━━━━━ Dataset content

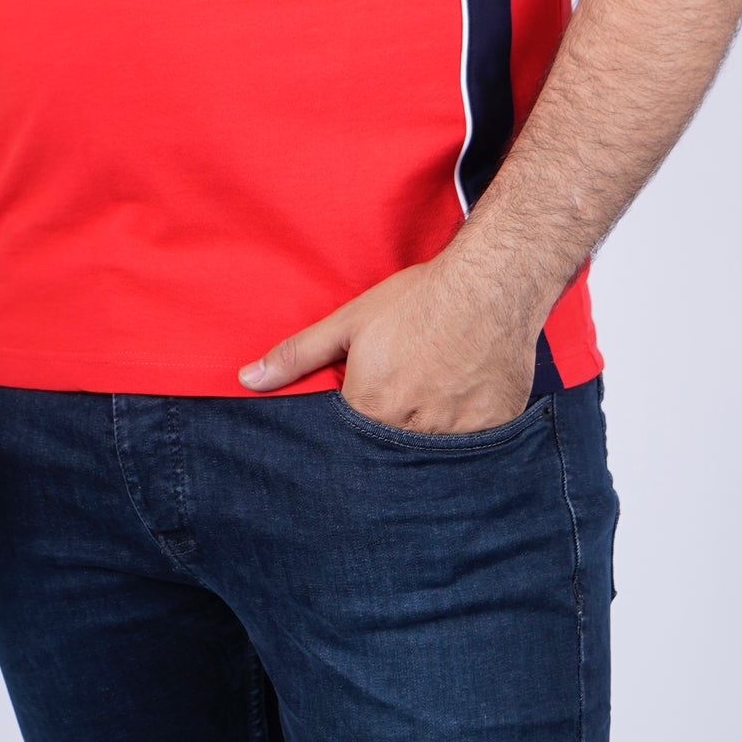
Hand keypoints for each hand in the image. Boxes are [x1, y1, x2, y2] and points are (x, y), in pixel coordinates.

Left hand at [237, 253, 539, 433]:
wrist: (491, 284)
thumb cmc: (418, 300)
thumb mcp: (349, 321)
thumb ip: (298, 356)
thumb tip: (248, 379)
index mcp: (371, 407)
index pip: (347, 445)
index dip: (350, 434)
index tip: (359, 418)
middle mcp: (412, 429)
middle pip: (388, 454)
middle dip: (386, 440)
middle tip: (401, 402)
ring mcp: (456, 434)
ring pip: (429, 456)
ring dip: (424, 438)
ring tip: (430, 404)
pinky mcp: (493, 430)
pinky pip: (472, 450)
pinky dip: (464, 436)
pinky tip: (462, 406)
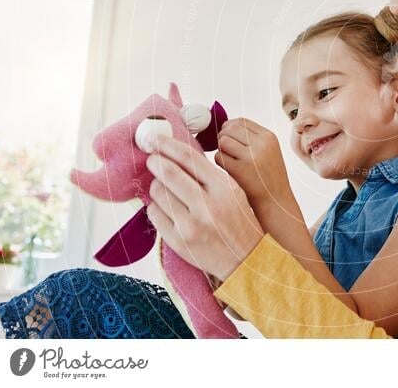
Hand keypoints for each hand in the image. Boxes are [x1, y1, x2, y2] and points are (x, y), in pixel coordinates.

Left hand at [145, 133, 264, 281]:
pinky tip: (166, 207)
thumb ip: (209, 174)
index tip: (154, 138)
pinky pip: (155, 214)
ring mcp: (191, 225)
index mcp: (223, 187)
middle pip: (168, 173)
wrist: (246, 258)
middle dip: (155, 162)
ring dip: (156, 186)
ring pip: (158, 193)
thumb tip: (177, 154)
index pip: (188, 158)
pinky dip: (156, 207)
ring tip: (165, 187)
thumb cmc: (239, 221)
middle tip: (151, 158)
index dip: (167, 145)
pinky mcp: (179, 241)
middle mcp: (207, 205)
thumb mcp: (233, 191)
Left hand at [214, 117, 293, 205]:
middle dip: (223, 138)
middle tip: (227, 151)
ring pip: (223, 141)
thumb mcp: (268, 151)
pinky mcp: (240, 170)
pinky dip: (220, 163)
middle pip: (229, 128)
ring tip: (230, 161)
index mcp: (269, 137)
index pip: (241, 121)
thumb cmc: (268, 177)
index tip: (228, 137)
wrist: (276, 201)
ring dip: (221, 150)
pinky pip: (219, 157)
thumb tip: (225, 126)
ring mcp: (251, 156)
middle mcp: (262, 144)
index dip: (229, 127)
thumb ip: (251, 137)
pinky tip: (230, 171)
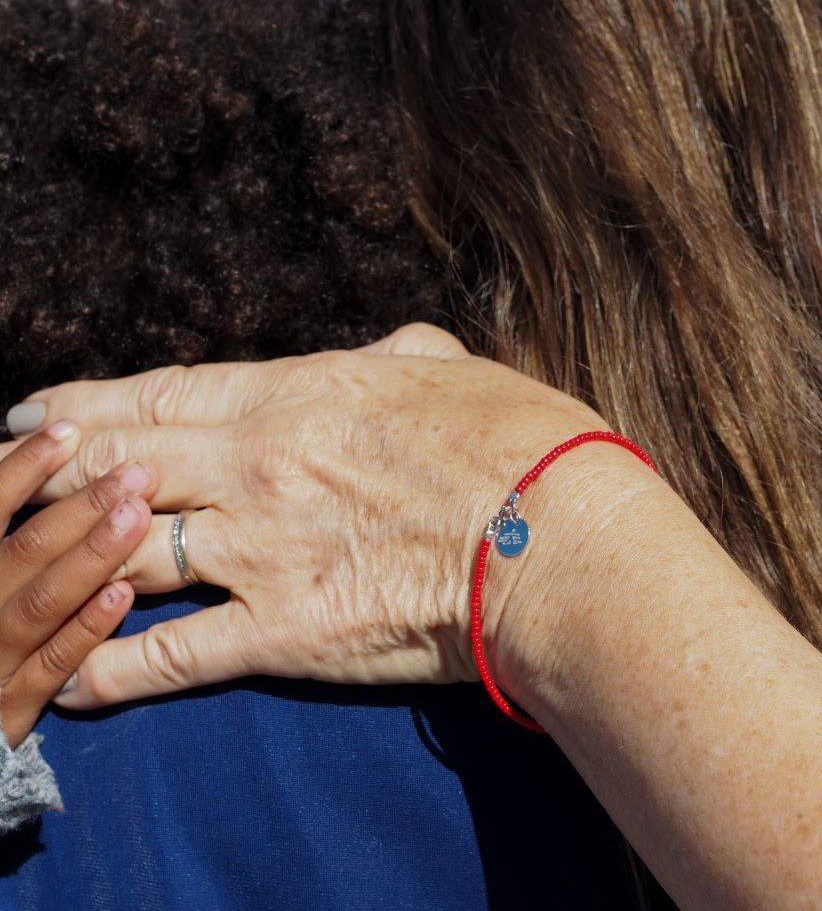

━━━━━━━━━━

**What you need to do:** Your answer must be the records above, word for word, with no pictures.

**Your solution:**
Hand keypoints for each hand in the image. Boxes are [x1, y1, x2, y2] and points are (x, y), in pixel coordinates.

Left hand at [237, 253, 539, 433]:
wrist: (491, 284)
thumb cmc: (418, 300)
thumb mcp: (349, 321)
thumb ip: (298, 356)
thumb tip: (248, 379)
index mcp: (371, 407)
index pip: (347, 445)
index dip: (350, 434)
index tip: (359, 418)
middle mcp: (412, 429)
middle pip: (388, 454)
middle dip: (386, 440)
middle tip: (401, 402)
ring mcp: (456, 434)
ring pip: (429, 456)
ring dip: (424, 438)
ring tip: (430, 404)
pinky mcp: (493, 430)
pinky pip: (472, 450)
pinky dip: (464, 436)
pinky tip: (462, 406)
Hand keypoints for each hand in the image. Boxes are [x1, y1, x2, y2] and points are (x, y), in pixel coordinates.

Left hand at [145, 133, 264, 281]:
pinky tip: (166, 207)
thumb ip: (209, 174)
index tip: (154, 138)
pinky pip: (155, 214)
ring mcp: (191, 225)
index mcp: (223, 187)
middle pip: (168, 173)
wrist: (246, 258)
middle dip: (155, 162)
ring dip: (156, 186)
ring pip: (158, 193)
thumb tip: (177, 154)
index pip: (188, 158)
pinky dip: (156, 207)
ring tip: (165, 187)
thumb cmc: (239, 221)
middle tip: (151, 158)
index dip: (167, 145)
pinky mcp: (179, 241)
middle mcp: (207, 205)
thumb mcp: (233, 191)
Left hand at [214, 117, 293, 205]:
middle dip: (223, 138)
middle tip: (227, 151)
ring pip: (223, 141)
thumb mcp: (268, 151)
pinky mcp: (240, 170)
pinky dip: (220, 163)
middle pip: (229, 128)
ring tip: (230, 161)
index mcp: (269, 137)
index pip: (241, 121)
thumb cmc: (268, 177)
index tip: (228, 137)
wrist: (276, 201)
ring dip: (221, 150)
pinky pip: (219, 157)
thumb tip: (225, 126)
ring mcp: (251, 156)
middle mcp: (262, 144)
index dip: (229, 127)
thumb ip: (251, 137)
pinky tip: (230, 171)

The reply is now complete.